8.现有技术中常见的生物炭，如污泥生物炭、稻草生物炭、松针生物炭、竹子生物炭
和花生壳生物炭已应用于过硫酸盐高级氧化技术，但其性能仍不理想，需要进行额外的处理，如负载或掺杂其他活性催化组分(如金属或金属)氧化物颗粒)，存在金属离子二次泄漏的风险。瓜子壳一般作为废料处理，少数应用作于植物肥料，忽视了其生物碳化能力。瓜子壳材料含大量纤维素，容易进行碳化和改性，且瓜子壳作为葵花籽果皮，不但含有氮、磷、钾等营养成分，还含有一些铁、铜与锌等微量元素，可为生物炭提供更强的催化性。
9.具体方案如下：
10.一种生物炭的制备方法，包括获得瓜子壳，将所述瓜子壳粉碎、过筛后，在保护气氛下于400℃-1000℃进行碳化处理，得到的碳化产物冷却后研磨，加入碱性溶液浸泡后，在第一温度300-400℃进行第一次热处理，然后加热到第二温度进行第二次热处理，所述第二温度高于所述第一温度400-500℃，冷却后洗涤、干燥，得到所述生物炭。

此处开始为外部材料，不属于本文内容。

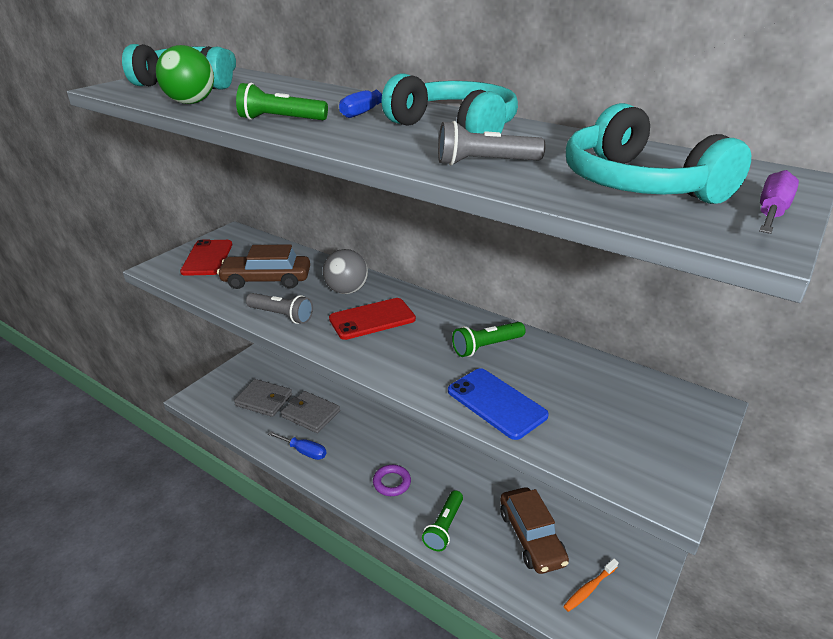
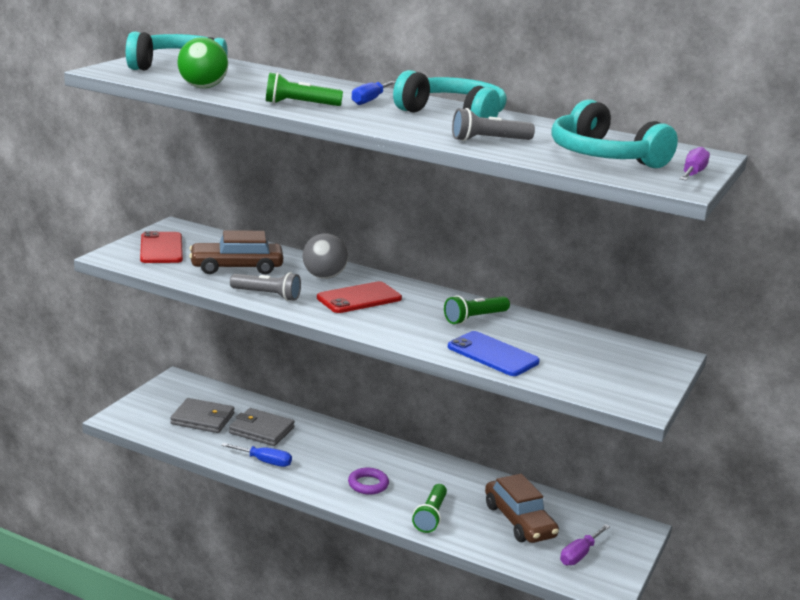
camera: 10 degrees left, 10 degrees down
(589, 588) = (579, 554): orange toothbrush -> purple screwdriver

11.进一步的，所述瓜子壳粉碎、过筛后的粒径为≤150μm；所述碳化处理采用氮气或惰性气体氛围，碳化处理的温度为700-850℃。
12.进一步的，所述碱性溶液为koh水溶液，浓度为0.1-5mol/l；加入碱性溶液后浸泡1-2h，然后进行第一次热处理。
13.进一步的，所述第一次热处理是以1-5℃/min的速率升至350-380℃，并保温1.5-2.5h，随后以20-30℃/min的速率升至所述第二温度，并保温1-2h，所述第二温度为750-850℃。

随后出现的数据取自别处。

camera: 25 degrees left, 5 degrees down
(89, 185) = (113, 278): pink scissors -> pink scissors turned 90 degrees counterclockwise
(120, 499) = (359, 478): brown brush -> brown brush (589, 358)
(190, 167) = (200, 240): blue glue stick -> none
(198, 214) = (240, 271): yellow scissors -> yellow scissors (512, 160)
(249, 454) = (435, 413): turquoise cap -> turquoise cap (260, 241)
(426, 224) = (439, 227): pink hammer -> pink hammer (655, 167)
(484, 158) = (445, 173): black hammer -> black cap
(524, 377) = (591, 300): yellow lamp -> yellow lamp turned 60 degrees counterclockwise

14.本发明还保护所述生物炭的制备方法，制备得到的生物炭，生物炭粒径为10-50μm，比表面积为300-350m2/g，微孔体积为0.1-0.3ml/g。
15.本发明还保护所述生物炭在催化过硫酸钠降解4-氯苯酚上的运用。
16.本发明还保护一种含4-氯苯酚的污水处理方法，采用所述生物炭，将所述生物炭投入污水中，然后加入过硫酸钠，所述生物炭的加量为0.1-0.3g/l，所述过硫酸钠的加量为0.5-1g/l，在室温下反应30-120min。

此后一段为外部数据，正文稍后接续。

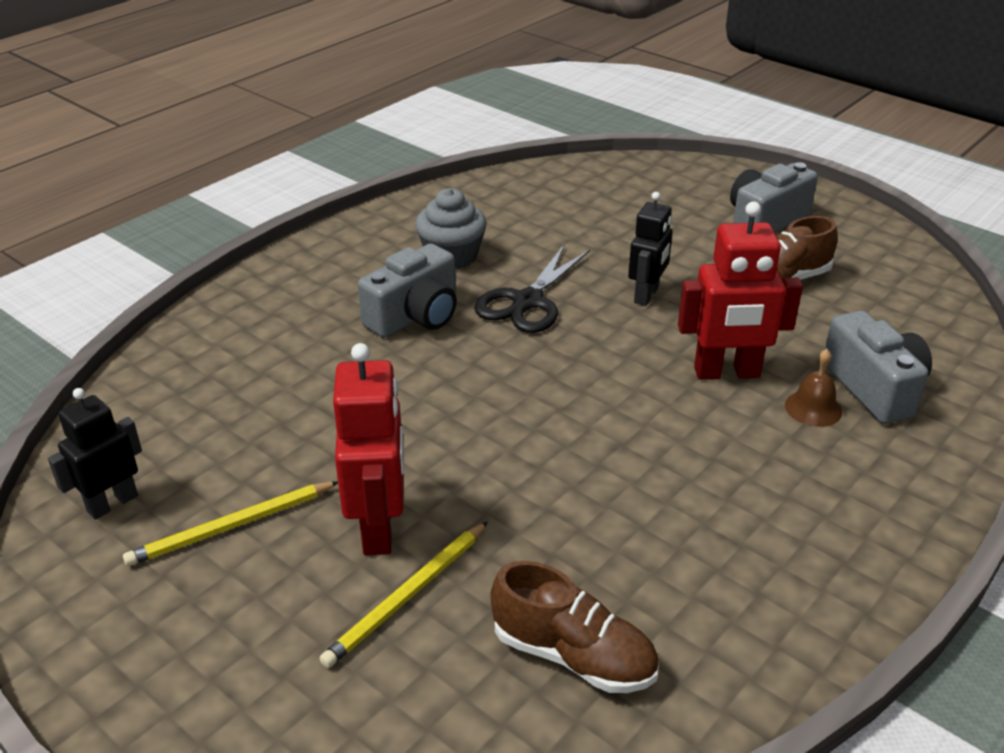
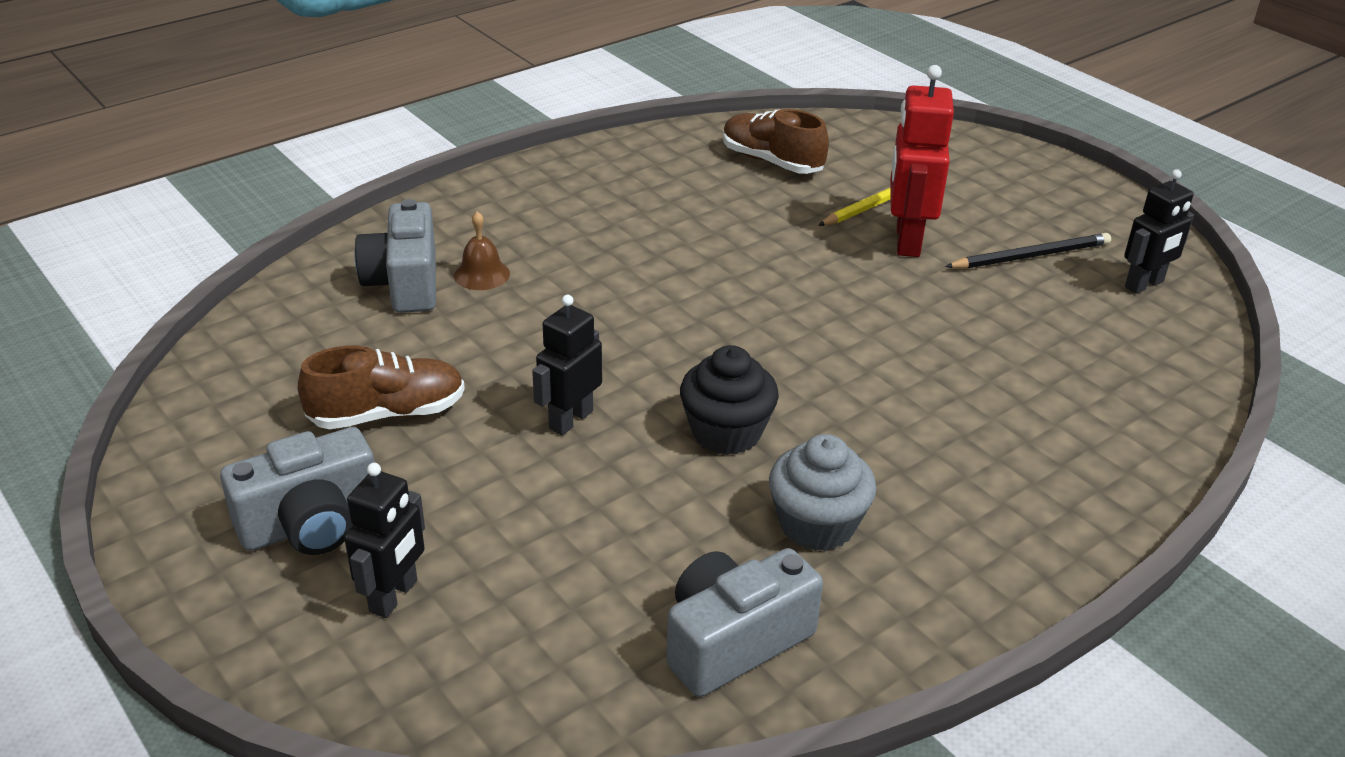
camera: 170 degrees left, 0 degrees up
(231, 526) = (1031, 256): yellow pencil -> black pencil
(415, 316) = (873, 432): grey camera -> grey camera (734, 641)
(527, 301) = (726, 432): black scissors -> black cupcake
(687, 198) = (394, 596): none -> black robot
(727, 373) = (540, 316): red robot -> none

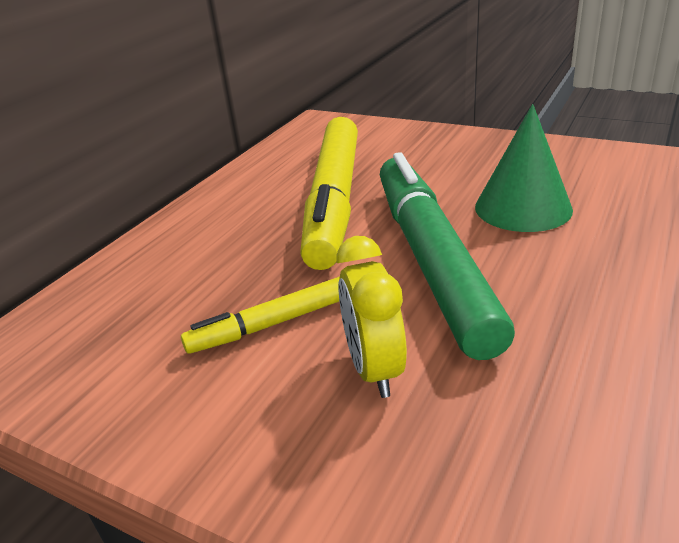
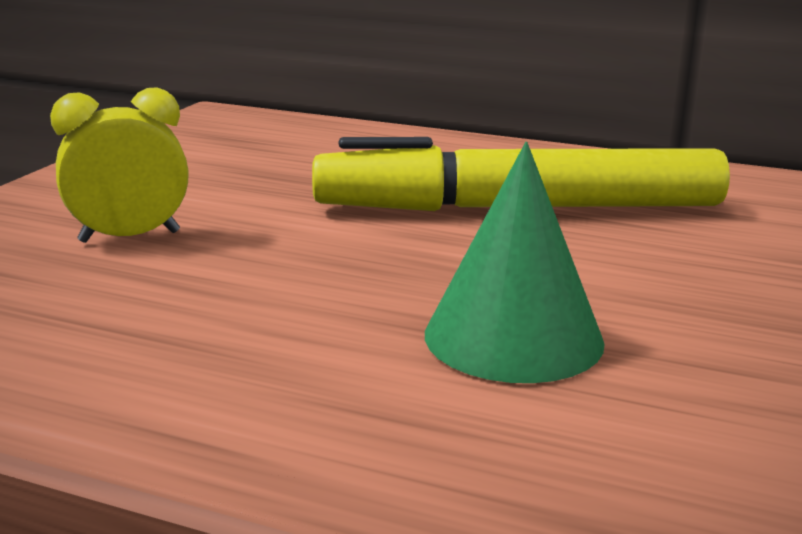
camera: 80 degrees right, 10 degrees down
(271, 324) = (228, 193): yellow marker -> none
(432, 259) = (346, 265): green marker -> none

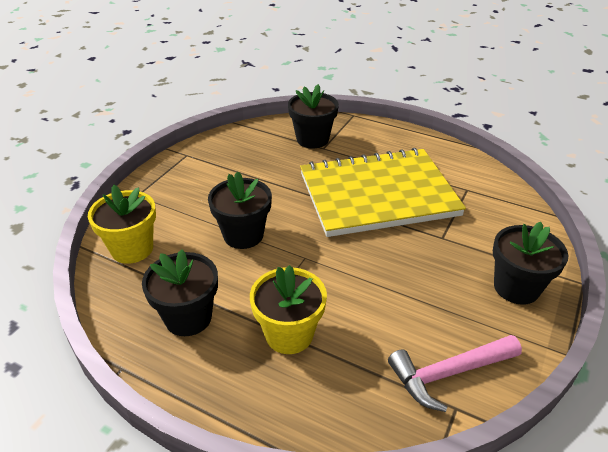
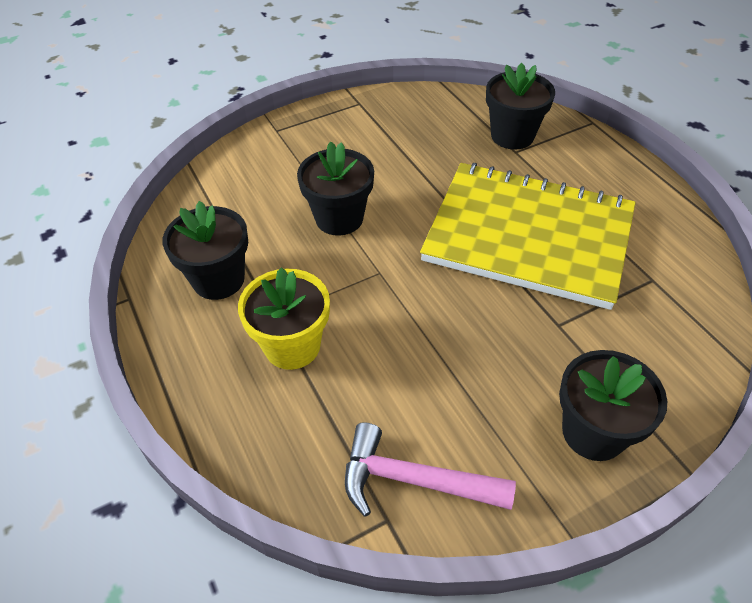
camera: 35 degrees right, 10 degrees up
(132, 249) = (227, 186): yellow flower pot -> none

17.进一步的，所述污水中4-氯苯酚的质量浓度为1-100mg/l。
18.进一步的，所述污水中4-氯苯酚的质量浓度为1-50mg/l，所述生物炭的加量为0.1-0.3g/l，所述过硫酸钠的加量为0.5-3g/l，在室温下反应120min，4-氯苯酚的去除率大于等于99.0％。
19.有益效果：
20.本发明中，采用瓜子壳进行碳化，对碳化材料进行改性，包括加碱活化，以及两次热处理，其中第一次热处理是在低温下形成初级孔道，第二次加热温度要高于第一加热温度400-500℃，利用两次加热的温度差，来改变产品的内部构造，形成丰富的空隙，提高产品的吸附能力，同时还具有催化过硫酸钠降解4-氯苯酚的作用。
21.再则，本发明提供一种含4-氯苯酚的污水处理方法，在室温下完成4-氯苯酚的降解，依靠所制备的生物炭作为吸附剂和催化剂，利用生物炭本身的物理吸附作用，同时还利用生物炭进行过硫酸盐的催化，在水体中产生大量自由基，利用自由基进行高级氧化，将污染物直接降解为无毒无害的h2o与co2。
22.总之，本发明利用瓜子壳独特的薄壁、平行纤维化结构，通过碱处理及二次热处理改性，增大生物炭的比表面积及孔隙度，使其具备良好的吸附及催化性能，不需负载其他元素，得到的催化剂主体为材料生物炭本身，其加工成本低、催化效率高，120min 4-cp催化降
解效率达到99.19％。为含4-cp废水降解提供新途径与新方法，具有较好的运用前景。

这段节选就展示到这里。